Date: Thursday 24 June 2021
Time: 10:00–11:00am (ACST)
Venue: Online via Zoom. Hosted by The University of Adelaide: https://adelaide.zoom.us/j/84207411527?pwd=dlg3L0ZUQnErWDQzTmwvOHVnZEpkQT09. Password for talk: 986131.
Enquiries: Please contact katie.barclay@adelaide.edu.au.
What is the history of experience a history of?
Experience and its close relation, 'lived experience', appear with increasing frequency in works of history. But to what do they refer? Emerging from diverse threads in cultural and social history, the history of emotions and senses, conceptual and intellectual history, and through the wreckage of postmodernism, a new iteration of the history of experience seems to be upon us. Yet its meanings, its theories and its methods remain largely unelaborated. This paper attempts at least a preliminary attempt critically to supply that want.

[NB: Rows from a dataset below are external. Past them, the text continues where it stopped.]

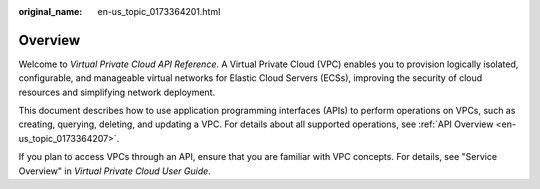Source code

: :original_name: en-us_topic_0173364201.html

.. _en-us_topic_0173364201:

Overview
========

Welcome to *Virtual Private Cloud API Reference*. A Virtual Private Cloud (VPC) enables you to provision logically isolated, configurable, and manageable virtual networks for Elastic Cloud Servers (ECSs), improving the security of cloud resources and simplifying network deployment.

This document describes how to use application programming interfaces (APIs) to perform operations on VPCs, such as creating, querying, deleting, and updating a VPC. For details about all supported operations, see :ref:`API Overview <en-us_topic_0173364207>`.

If you plan to access VPCs through an API, ensure that you are familiar with VPC concepts. For details, see "Service Overview" in *Virtual Private Cloud User Guide*.
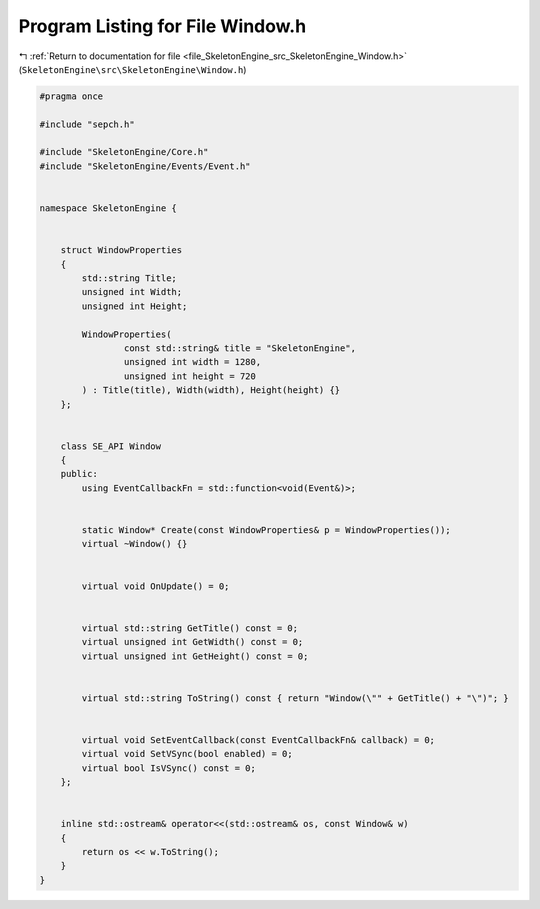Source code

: 
.. _program_listing_file_SkeletonEngine_src_SkeletonEngine_Window.h:

Program Listing for File Window.h
=================================

|exhale_lsh| :ref:`Return to documentation for file <file_SkeletonEngine_src_SkeletonEngine_Window.h>` (``SkeletonEngine\src\SkeletonEngine\Window.h``)

.. |exhale_lsh| unicode:: U+021B0 .. UPWARDS ARROW WITH TIP LEFTWARDS

.. code-block:: cpp

   
   #pragma once
   
   #include "sepch.h"
   
   #include "SkeletonEngine/Core.h"
   #include "SkeletonEngine/Events/Event.h"
   
   
   namespace SkeletonEngine {
   
   
       struct WindowProperties
       {
           std::string Title;
           unsigned int Width;
           unsigned int Height;
   
           WindowProperties(
                   const std::string& title = "SkeletonEngine",
                   unsigned int width = 1280,
                   unsigned int height = 720
           ) : Title(title), Width(width), Height(height) {}
       };
   
   
       class SE_API Window
       {
       public:
           using EventCallbackFn = std::function<void(Event&)>;
   
   
           static Window* Create(const WindowProperties& p = WindowProperties());
           virtual ~Window() {}
   
           
           virtual void OnUpdate() = 0;
   
           
           virtual std::string GetTitle() const = 0;
           virtual unsigned int GetWidth() const = 0;
           virtual unsigned int GetHeight() const = 0;
           
           
           virtual std::string ToString() const { return "Window(\"" + GetTitle() + "\")"; }
   
           
           virtual void SetEventCallback(const EventCallbackFn& callback) = 0;
           virtual void SetVSync(bool enabled) = 0;
           virtual bool IsVSync() const = 0;
       };
   
   
       inline std::ostream& operator<<(std::ostream& os, const Window& w)
       {
           return os << w.ToString();
       }
   }
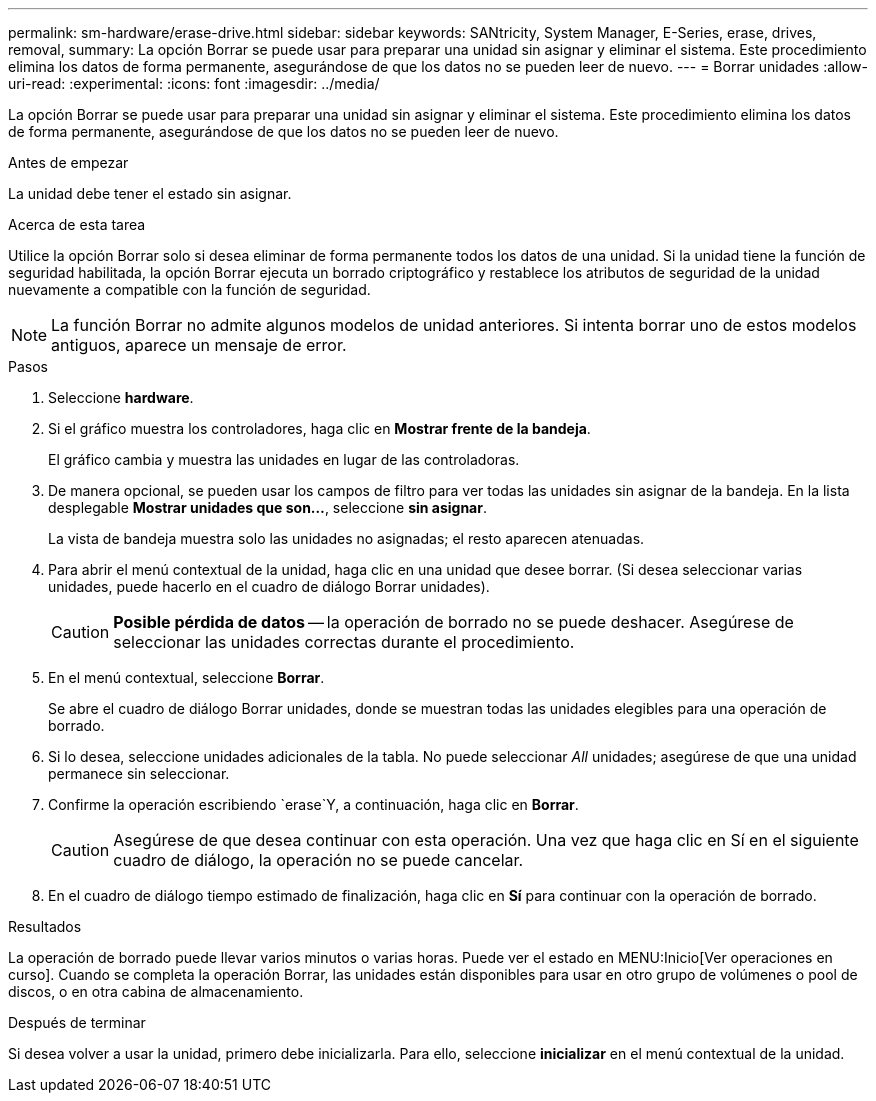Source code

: ---
permalink: sm-hardware/erase-drive.html 
sidebar: sidebar 
keywords: SANtricity, System Manager, E-Series, erase, drives, removal, 
summary: La opción Borrar se puede usar para preparar una unidad sin asignar y eliminar el sistema. Este procedimiento elimina los datos de forma permanente, asegurándose de que los datos no se pueden leer de nuevo. 
---
= Borrar unidades
:allow-uri-read: 
:experimental: 
:icons: font
:imagesdir: ../media/


[role="lead"]
La opción Borrar se puede usar para preparar una unidad sin asignar y eliminar el sistema. Este procedimiento elimina los datos de forma permanente, asegurándose de que los datos no se pueden leer de nuevo.

.Antes de empezar
La unidad debe tener el estado sin asignar.

.Acerca de esta tarea
Utilice la opción Borrar solo si desea eliminar de forma permanente todos los datos de una unidad. Si la unidad tiene la función de seguridad habilitada, la opción Borrar ejecuta un borrado criptográfico y restablece los atributos de seguridad de la unidad nuevamente a compatible con la función de seguridad.

[NOTE]
====
La función Borrar no admite algunos modelos de unidad anteriores. Si intenta borrar uno de estos modelos antiguos, aparece un mensaje de error.

====
.Pasos
. Seleccione *hardware*.
. Si el gráfico muestra los controladores, haga clic en *Mostrar frente de la bandeja*.
+
El gráfico cambia y muestra las unidades en lugar de las controladoras.

. De manera opcional, se pueden usar los campos de filtro para ver todas las unidades sin asignar de la bandeja. En la lista desplegable *Mostrar unidades que son...*, seleccione *sin asignar*.
+
La vista de bandeja muestra solo las unidades no asignadas; el resto aparecen atenuadas.

. Para abrir el menú contextual de la unidad, haga clic en una unidad que desee borrar. (Si desea seleccionar varias unidades, puede hacerlo en el cuadro de diálogo Borrar unidades).
+
[CAUTION]
====
*Posible pérdida de datos* -- la operación de borrado no se puede deshacer. Asegúrese de seleccionar las unidades correctas durante el procedimiento.

====
. En el menú contextual, seleccione *Borrar*.
+
Se abre el cuadro de diálogo Borrar unidades, donde se muestran todas las unidades elegibles para una operación de borrado.

. Si lo desea, seleccione unidades adicionales de la tabla. No puede seleccionar _All_ unidades; asegúrese de que una unidad permanece sin seleccionar.
. Confirme la operación escribiendo `erase`Y, a continuación, haga clic en *Borrar*.
+
[CAUTION]
====
Asegúrese de que desea continuar con esta operación. Una vez que haga clic en Sí en el siguiente cuadro de diálogo, la operación no se puede cancelar.

====
. En el cuadro de diálogo tiempo estimado de finalización, haga clic en *Sí* para continuar con la operación de borrado.


.Resultados
La operación de borrado puede llevar varios minutos o varias horas. Puede ver el estado en MENU:Inicio[Ver operaciones en curso]. Cuando se completa la operación Borrar, las unidades están disponibles para usar en otro grupo de volúmenes o pool de discos, o en otra cabina de almacenamiento.

.Después de terminar
Si desea volver a usar la unidad, primero debe inicializarla. Para ello, seleccione *inicializar* en el menú contextual de la unidad.

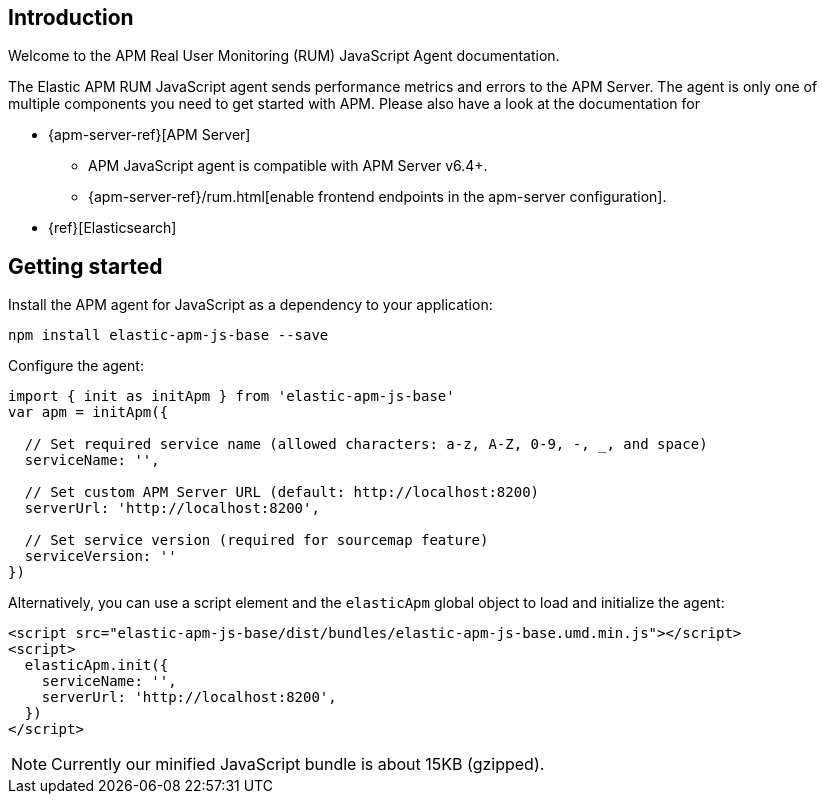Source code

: [[intro]]
== Introduction

Welcome to the APM Real User Monitoring (RUM) JavaScript Agent documentation.

The Elastic APM RUM JavaScript agent sends performance metrics and errors to the APM Server.
The agent is only one of multiple components you need to get started with APM.
Please also have a look at the documentation for

 * {apm-server-ref}[APM Server]
 ** APM JavaScript agent is compatible with APM Server v6.4+.
 ** {apm-server-ref}/rum.html[enable frontend endpoints in the apm-server configuration].
 * {ref}[Elasticsearch]


[[getting-started]]
== Getting started

Install the APM agent for JavaScript as a dependency to your application:

[source,bash]
----
npm install elastic-apm-js-base --save
----

Configure the agent:

[source,js]
----
import { init as initApm } from 'elastic-apm-js-base'
var apm = initApm({
  
  // Set required service name (allowed characters: a-z, A-Z, 0-9, -, _, and space)
  serviceName: '',

  // Set custom APM Server URL (default: http://localhost:8200)
  serverUrl: 'http://localhost:8200',
  
  // Set service version (required for sourcemap feature)
  serviceVersion: ''
})
----

Alternatively, you can use a script element and the `elasticApm` global object to load and initialize the agent:

[source,html]
----
<script src="elastic-apm-js-base/dist/bundles/elastic-apm-js-base.umd.min.js"></script>
<script>
  elasticApm.init({
    serviceName: '',
    serverUrl: 'http://localhost:8200',
  })
</script>
----

NOTE: Currently our minified JavaScript bundle is about 15KB (gzipped).
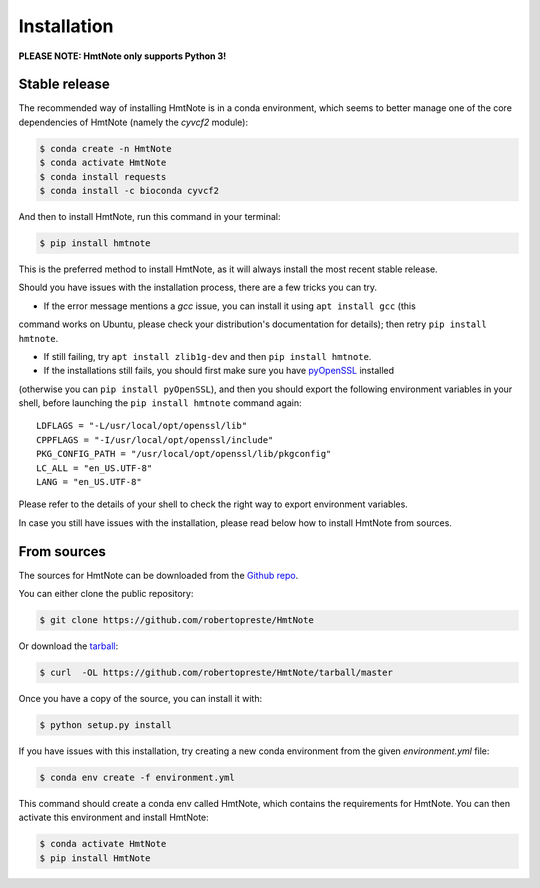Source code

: ============
Installation
============

**PLEASE NOTE: HmtNote only supports Python 3!**

Stable release
--------------

The recommended way of installing HmtNote is in a conda environment, which seems to better manage
one of the core dependencies of HmtNote (namely the `cyvcf2` module):

.. code-block:: console

    $ conda create -n HmtNote
    $ conda activate HmtNote
    $ conda install requests
    $ conda install -c bioconda cyvcf2

And then to install HmtNote, run this command in your terminal:

.. code-block:: console

    $ pip install hmtnote

This is the preferred method to install HmtNote, as it will always install the most recent stable
release.

Should you have issues with the installation process, there are a few tricks you can try.

* If the error message mentions a `gcc` issue, you can install it using ``apt install gcc`` (this
command works on Ubuntu, please check your distribution's documentation for details); then retry
``pip install hmtnote``.

* If still failing, try ``apt install zlib1g-dev`` and then ``pip install hmtnote``.

* If the installations still fails, you should first make sure you have pyOpenSSL_ installed
(otherwise you can ``pip install pyOpenSSL``), and then you should export the following environment
variables in your shell, before launching the ``pip install hmtnote`` command again::

    LDFLAGS = "-L/usr/local/opt/openssl/lib"
    CPPFLAGS = "-I/usr/local/opt/openssl/include"
    PKG_CONFIG_PATH = "/usr/local/opt/openssl/lib/pkgconfig"
    LC_ALL = "en_US.UTF-8"
    LANG = "en_US.UTF-8"

Please refer to the details of your shell to check the right way to export environment variables.

In case you still have issues with the installation, please read below how to install HmtNote from
sources.

.. _pyOpenSSL: https://pyopenssl.org/en/stable/


From sources
------------

The sources for HmtNote can be downloaded from the `Github repo`_.

You can either clone the public repository:

.. code-block:: console

    $ git clone https://github.com/robertopreste/HmtNote

Or download the `tarball`_:

.. code-block:: console

    $ curl  -OL https://github.com/robertopreste/HmtNote/tarball/master

Once you have a copy of the source, you can install it with:

.. code-block:: console

    $ python setup.py install

If you have issues with this installation, try creating a new conda environment from the given
`environment.yml` file:

.. code-block:: console

    $ conda env create -f environment.yml

This command should create a conda env called HmtNote, which contains the requirements for HmtNote.
You can then activate this environment and install HmtNote:

.. code-block:: console

    $ conda activate HmtNote
    $ pip install HmtNote

.. _Github repo: https://github.com/robertopreste/HmtNote
.. _tarball: https://github.com/robertopreste/HmtNote/tarball/master
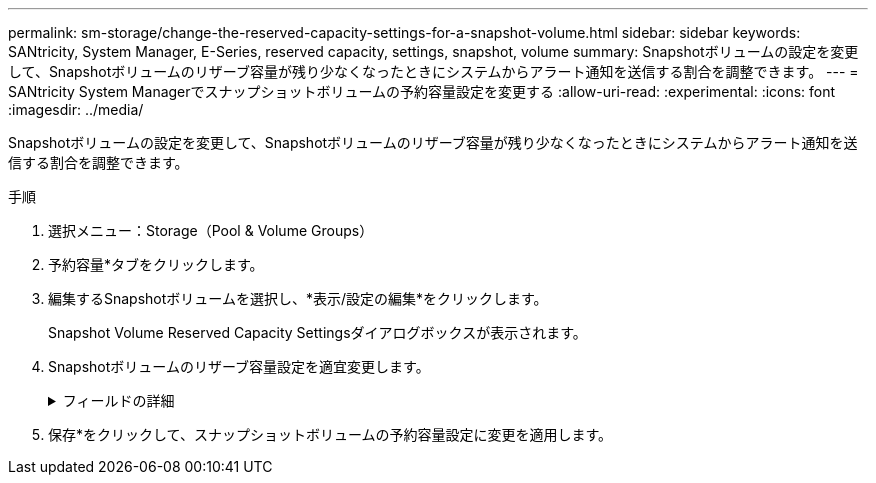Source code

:---
permalink: sm-storage/change-the-reserved-capacity-settings-for-a-snapshot-volume.html 
sidebar: sidebar 
keywords: SANtricity, System Manager, E-Series, reserved capacity, settings, snapshot, volume 
summary: Snapshotボリュームの設定を変更して、Snapshotボリュームのリザーブ容量が残り少なくなったときにシステムからアラート通知を送信する割合を調整できます。 
---
= SANtricity System Managerでスナップショットボリュームの予約容量設定を変更する
:allow-uri-read: 
:experimental: 
:icons: font
:imagesdir: ../media/


[role="lead"]
Snapshotボリュームの設定を変更して、Snapshotボリュームのリザーブ容量が残り少なくなったときにシステムからアラート通知を送信する割合を調整できます。

.手順
. 選択メニュー：Storage（Pool & Volume Groups）
. 予約容量*タブをクリックします。
. 編集するSnapshotボリュームを選択し、*表示/設定の編集*をクリックします。
+
Snapshot Volume Reserved Capacity Settingsダイアログボックスが表示されます。

. Snapshotボリュームのリザーブ容量設定を適宜変更します。
+
.フィールドの詳細
[%collapsible]
====
[cols="25h,~"]
|===
| 設定 | 説明 


 a| 
アラートの送信しきい値
 a| 
このスピンボックスを使用して、メンバーボリュームのリザーブ容量が残り少なくなったときにシステムからアラート通知を送信する割合を調整します。

Snapshotボリュームのリザーブ容量が指定したしきい値を超えるとシステムからアラートが送信されるため、前もってリザーブ容量を増やしたり不要なオブジェクトを削除したりできます。

|===
====
. 保存*をクリックして、スナップショットボリュームの予約容量設定に変更を適用します。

Rob Boddice (PhD, FRHistS) is a Senior Research Fellow at the Finnish Academy Centre of Excellence in the History of Experiences, Tampere University, Finland. His recent books include The Science of Sympathy: Morality, Evolution and Victorian Civilization (2016), The History of Emotions (2018), A History of Feelings (2019), Emotion, Sense, Experience (2020, with Mark Smith) and Humane Professions (2021).